Discussion: GOP Divided Over Using Budget Process To Attack O-Care

Yep.

But that’s not all! For absolutely no extra cost to the country, the Congressional GOP Congress promises to bring its entire power, to combine the focus of every single erpublican vote whether in the House or the Senate and hone them all down like a power beam into a frickin LASER towards doing nothing but returning to the president’s desk, again and again, the same House majority and the same less-than-two-thirds Senate majority vote supported bill repealing Obamacare, for whoever long Obama remains in office and do not one single thing otherwise except normal budgetary renewal and debt ceiling raises.

IOW just DARE - and double dare, and triple dare, and quadruple dare, etc etc etc, the president to keep vetoing the repeal of his signature eponymous legislation. He’ll back down sure.

“The only way to do entitlement eligibility changes is on a bipartisan basis,” Senate Majority Leader Mitch McConnell, R-Ky., said Thursday at a news conference at a GOP issues retreat in Hershey, Pa. “We do not intend to be offering unilateral, one party-only entitlement eligibility changes.”
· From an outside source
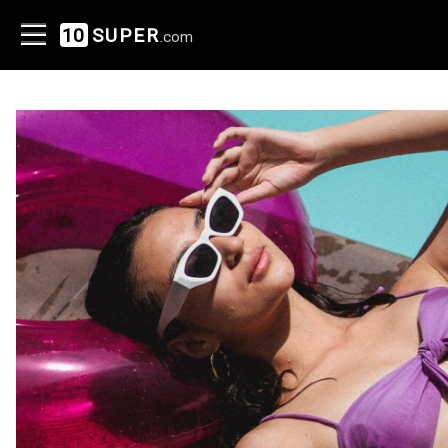
10
SUPER
.com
I may be a bit slow after a tough weekend, but does anybody else read this as McConnell’s calling the House idiots for setting up a battle over SS with their rule prohibiting transfers from the trust fund to the disability program without paying for them? Or was he just deflecting? But I don’t think McConnell’s ever used the language of the established and popular safety-net programs to refer to the ACA. Anyone know what question he was answering?

The GOP better not screw around too much. They should remember that they have to now prove they can govern. I don’t think they can govern. if they screw around they will end up painting themselves into a corner they cannot get out of.

The terrapin could have just been flapping his jaws.

I’m with you in that I’m having a hard time reading Mitch on this. It might be part trying to rein in a restive caucus, holding his fire over the implications of a Supreme Court ruling that stripped away subsidies and directed Congress to provide a rememdy, and trepidation about the prospect of yet another bombshell being dropped at the State of the Union tomorrow.